Tom Cruise, de 63 anos, foi premiado com um Óscar honorário no passado domingo, durante a 16.ª edição dos Governors Awards, realizada no The Ray Dolby Ballroom, em Los Angeles. A distinção foi entregue pela Academia de Artes e Ciências Cinematográficas (AMPAS) e intitulada “Academy Honorary Award”.
Ao receber o prémio, Cruise expressou que o cinema serviu-lhe de porta para o mundo: “Lembro‑me daquele feixe de luz a atravessar a sala, e de olhar para cima e ver a imagem explodir no ecrã.
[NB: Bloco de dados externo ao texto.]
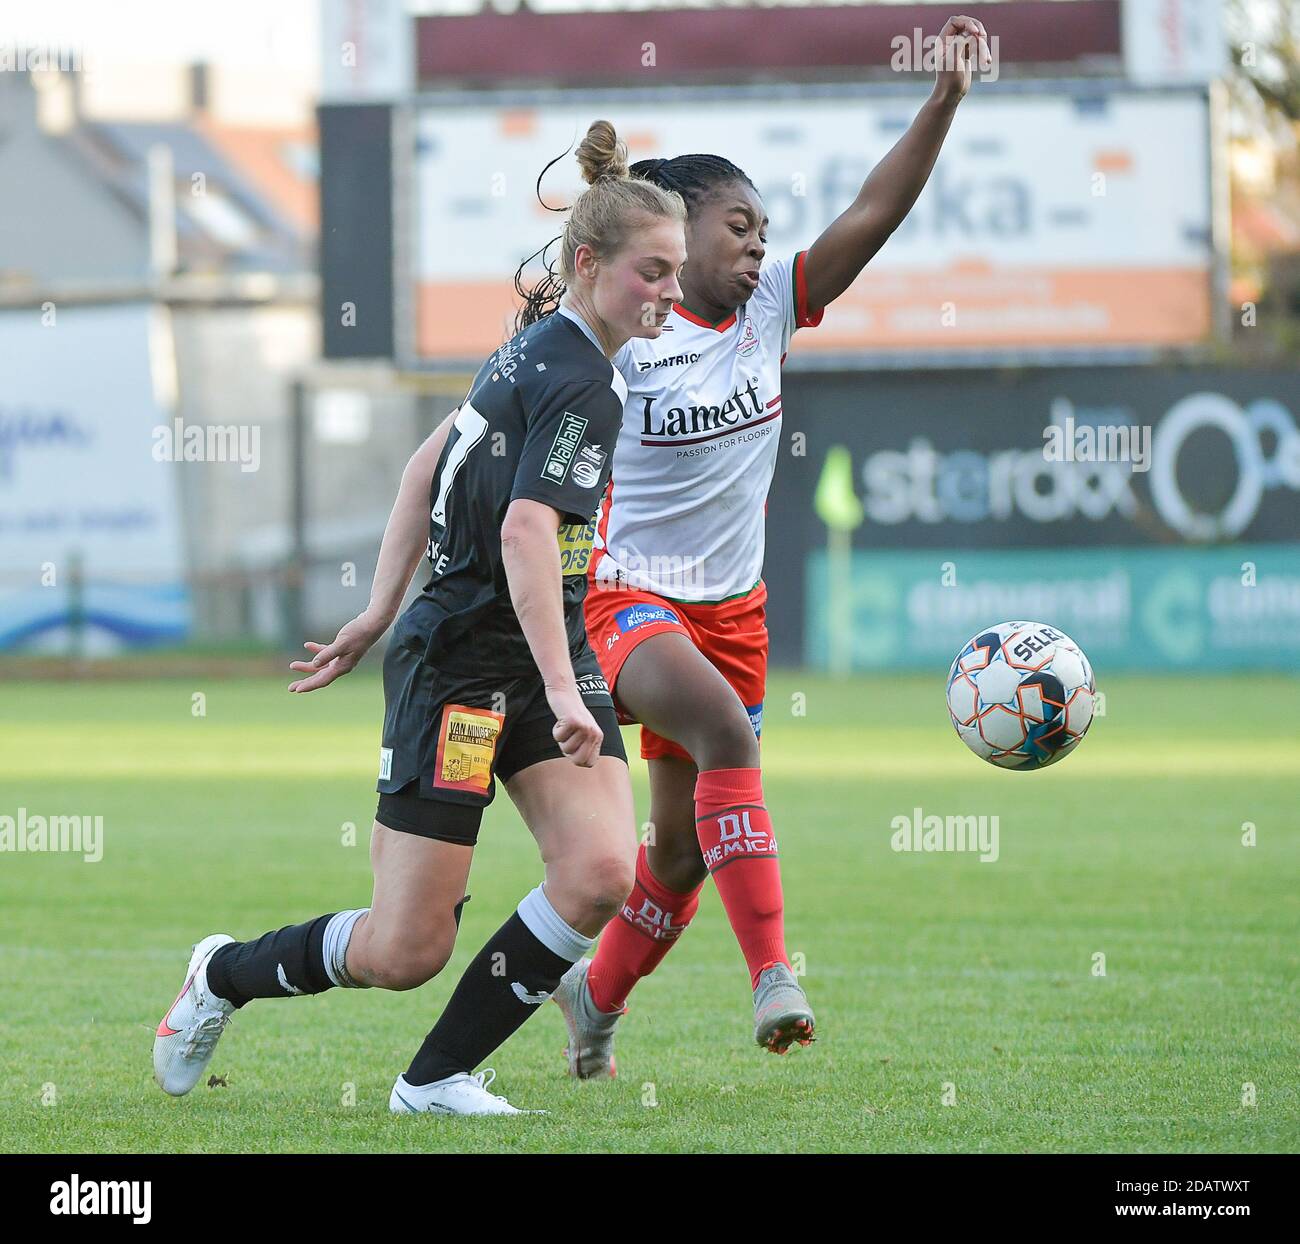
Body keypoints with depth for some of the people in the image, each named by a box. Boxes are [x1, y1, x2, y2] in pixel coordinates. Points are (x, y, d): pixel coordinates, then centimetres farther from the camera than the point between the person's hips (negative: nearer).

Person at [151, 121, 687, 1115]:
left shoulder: (539, 351, 11)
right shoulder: (581, 385, -18)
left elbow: (432, 463, 20)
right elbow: (525, 531, -31)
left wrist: (383, 612, 22)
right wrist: (564, 691, -36)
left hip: (545, 658, 9)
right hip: (461, 667, -9)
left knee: (602, 872, -12)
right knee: (407, 950, -4)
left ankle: (440, 1077, -1)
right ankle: (224, 974, 25)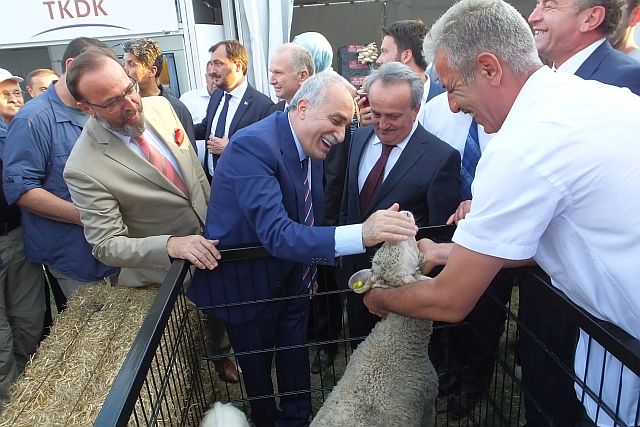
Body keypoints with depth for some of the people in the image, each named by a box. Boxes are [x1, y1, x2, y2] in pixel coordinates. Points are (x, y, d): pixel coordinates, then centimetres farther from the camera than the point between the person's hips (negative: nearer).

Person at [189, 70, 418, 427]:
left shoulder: (312, 144, -4)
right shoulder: (253, 144, -30)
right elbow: (275, 233, -41)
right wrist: (360, 235, -51)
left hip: (292, 275, 6)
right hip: (248, 283, -6)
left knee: (295, 354, 21)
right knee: (259, 364, 17)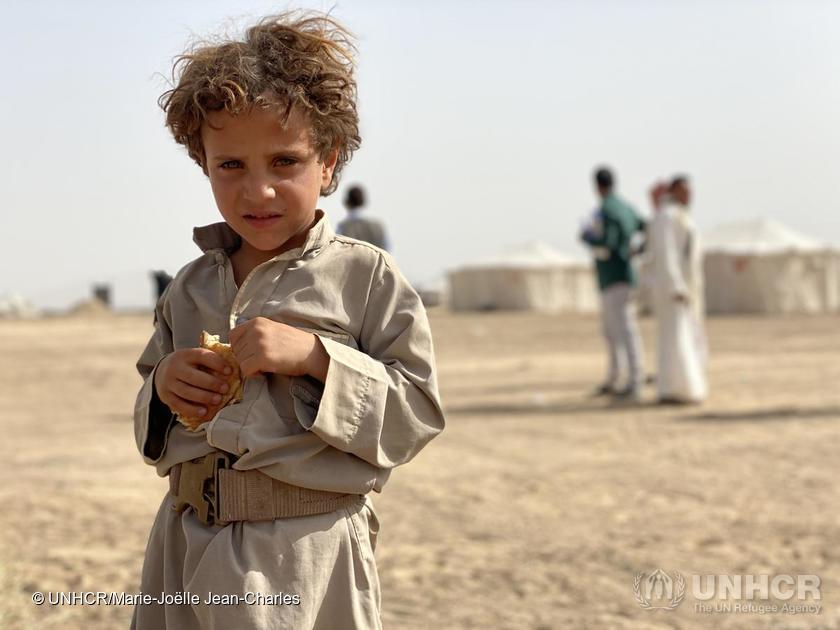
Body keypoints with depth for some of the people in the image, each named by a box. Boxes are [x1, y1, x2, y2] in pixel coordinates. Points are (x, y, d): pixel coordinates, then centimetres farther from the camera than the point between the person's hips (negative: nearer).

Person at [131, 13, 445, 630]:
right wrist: (163, 388, -4)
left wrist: (317, 357, -18)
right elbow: (152, 432, 19)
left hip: (306, 557, -4)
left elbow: (418, 411, -8)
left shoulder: (366, 277, -5)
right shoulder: (190, 290, 9)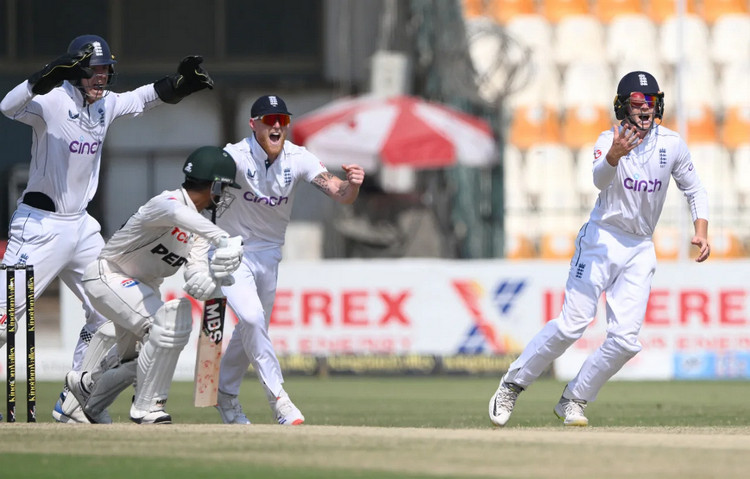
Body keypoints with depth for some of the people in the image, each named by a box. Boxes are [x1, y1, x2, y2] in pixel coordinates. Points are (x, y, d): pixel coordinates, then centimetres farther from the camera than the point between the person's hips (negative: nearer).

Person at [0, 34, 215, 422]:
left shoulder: (106, 105, 6)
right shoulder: (54, 101, -16)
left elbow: (143, 99, 23)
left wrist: (178, 84, 6)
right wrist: (44, 79, -50)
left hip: (80, 226, 8)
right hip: (39, 225, -8)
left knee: (108, 310, 12)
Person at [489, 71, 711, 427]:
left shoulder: (672, 144, 0)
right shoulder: (611, 140, -10)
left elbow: (694, 190, 14)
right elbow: (600, 179, -31)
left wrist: (701, 231, -2)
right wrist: (613, 156, -53)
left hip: (640, 251, 3)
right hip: (602, 241, -3)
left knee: (625, 340, -9)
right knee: (572, 324, -13)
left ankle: (573, 401, 7)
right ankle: (512, 385, 4)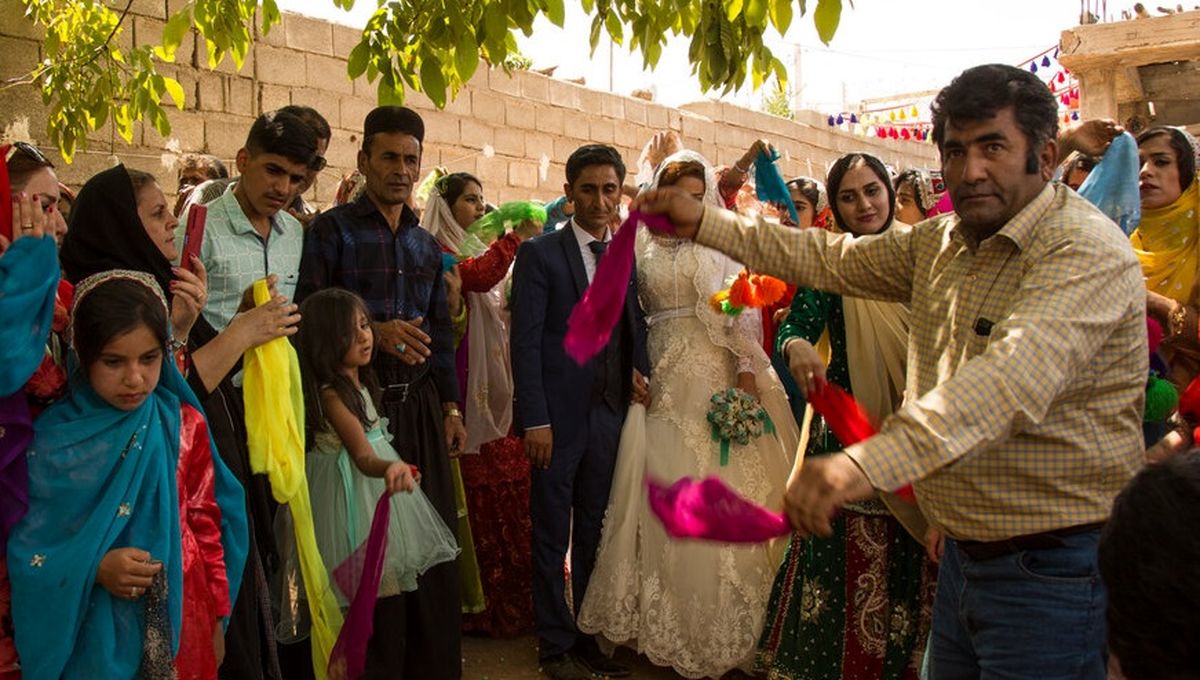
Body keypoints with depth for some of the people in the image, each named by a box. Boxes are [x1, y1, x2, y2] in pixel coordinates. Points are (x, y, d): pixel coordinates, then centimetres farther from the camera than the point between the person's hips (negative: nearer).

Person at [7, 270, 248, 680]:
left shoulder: (185, 426, -5)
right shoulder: (52, 439, -10)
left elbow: (206, 523, 2)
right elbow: (24, 550, -6)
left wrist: (216, 619, 4)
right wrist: (95, 569, -23)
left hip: (180, 621, 2)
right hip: (92, 634, -1)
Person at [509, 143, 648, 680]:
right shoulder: (540, 253, -4)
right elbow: (525, 341, -8)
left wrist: (640, 369, -5)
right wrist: (535, 419, -14)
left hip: (611, 414, 4)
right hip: (559, 415, -4)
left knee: (596, 534, 11)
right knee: (553, 536, 7)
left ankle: (590, 635, 24)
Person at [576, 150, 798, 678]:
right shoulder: (642, 246, 12)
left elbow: (741, 307, -5)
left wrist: (747, 370, -13)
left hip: (713, 377, -3)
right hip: (660, 379, 3)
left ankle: (718, 623, 10)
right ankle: (664, 618, 17)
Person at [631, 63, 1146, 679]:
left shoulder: (1087, 251, -21)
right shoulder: (944, 240, 6)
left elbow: (1014, 377, -37)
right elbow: (832, 259, 15)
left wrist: (865, 464, -50)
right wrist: (704, 223, 11)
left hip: (1052, 569, -8)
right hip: (963, 552, 8)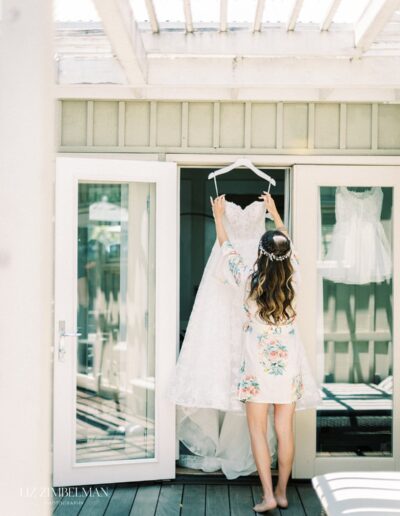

De repente, o mundo era muito maior do que o que eu conhecia”.
O ator já tinha sido nomeado quatro vezes para os Óscares competitivos: Melhor Ator por Born on the Fourth of July (1989) e Jerry Maguire (1996), Melhor Ator Secundário por Magnolia (1999) e como produtor de Top Gun: Maverick (2022).
A cerimónia reconheceu ainda outras personalidades: Debbie Allen, atriz, produtora e coreógrafa, recebeu também um prémio honorário; Wynn Thomas, designer de produção pioneiro, foi homenageado; e Dolly Parton recebeu o Prémio Jean Hersholt pelo seu trabalho humanitário, embora não tenha estado presente no evento.
Durante o seu discurso, Cruise destacou a união que o cinema proporciona: “Naquela sala de cinema rimos juntos, sentimos juntos, temos esperança juntos, e esse é o poder desta forma de arte”.
O realizador mexicano Alejandro G. Iñárritu, que apresentou o prémio, sublinhou que “este pode ser o seu primeiro Óscar, mas pelo que vi e experimentei, não será o último”.
A distinção surge num momento onde Cruise continua a manter actividade intensa, com projectos de grande visibilidade e papéis de destaque em franquias como Mission: Impossible – Dead Reckoning Part One e com novo filme anunciado para 2026.
A entrega dos Governors Awards não é televisiva, o que confere ao evento um carácter mais íntimo e centrado na indústria, facto que é sublinhado por muitos como sendo um barómetro antecipado dos próximos Óscares competitivos.